■ **Exercise instructions**: Copy whichever lines of the data hold the word "elbow".

■ **Records for the exercise**:
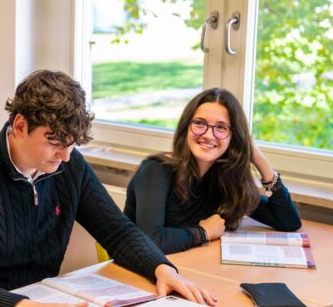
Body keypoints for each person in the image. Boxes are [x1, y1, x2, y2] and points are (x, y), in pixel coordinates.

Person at [0, 70, 217, 307]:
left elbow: (117, 231)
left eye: (72, 144)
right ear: (20, 126)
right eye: (55, 142)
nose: (66, 156)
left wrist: (161, 268)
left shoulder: (69, 166)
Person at [123, 88, 302, 254]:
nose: (208, 135)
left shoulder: (223, 177)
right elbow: (152, 241)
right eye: (200, 123)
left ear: (234, 137)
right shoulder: (155, 171)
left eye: (221, 127)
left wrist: (259, 160)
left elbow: (288, 222)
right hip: (133, 274)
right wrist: (203, 232)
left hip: (185, 270)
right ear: (186, 128)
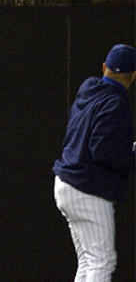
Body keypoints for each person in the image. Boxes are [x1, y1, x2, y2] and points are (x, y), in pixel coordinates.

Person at [53, 44, 136, 282]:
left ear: (104, 67)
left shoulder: (89, 90)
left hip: (66, 181)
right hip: (87, 189)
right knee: (101, 261)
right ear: (133, 75)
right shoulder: (115, 103)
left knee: (89, 261)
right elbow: (104, 151)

■ **Task solution**:
left elbow: (117, 231)
right elbow: (152, 241)
left elbow: (288, 222)
right elbow: (104, 151)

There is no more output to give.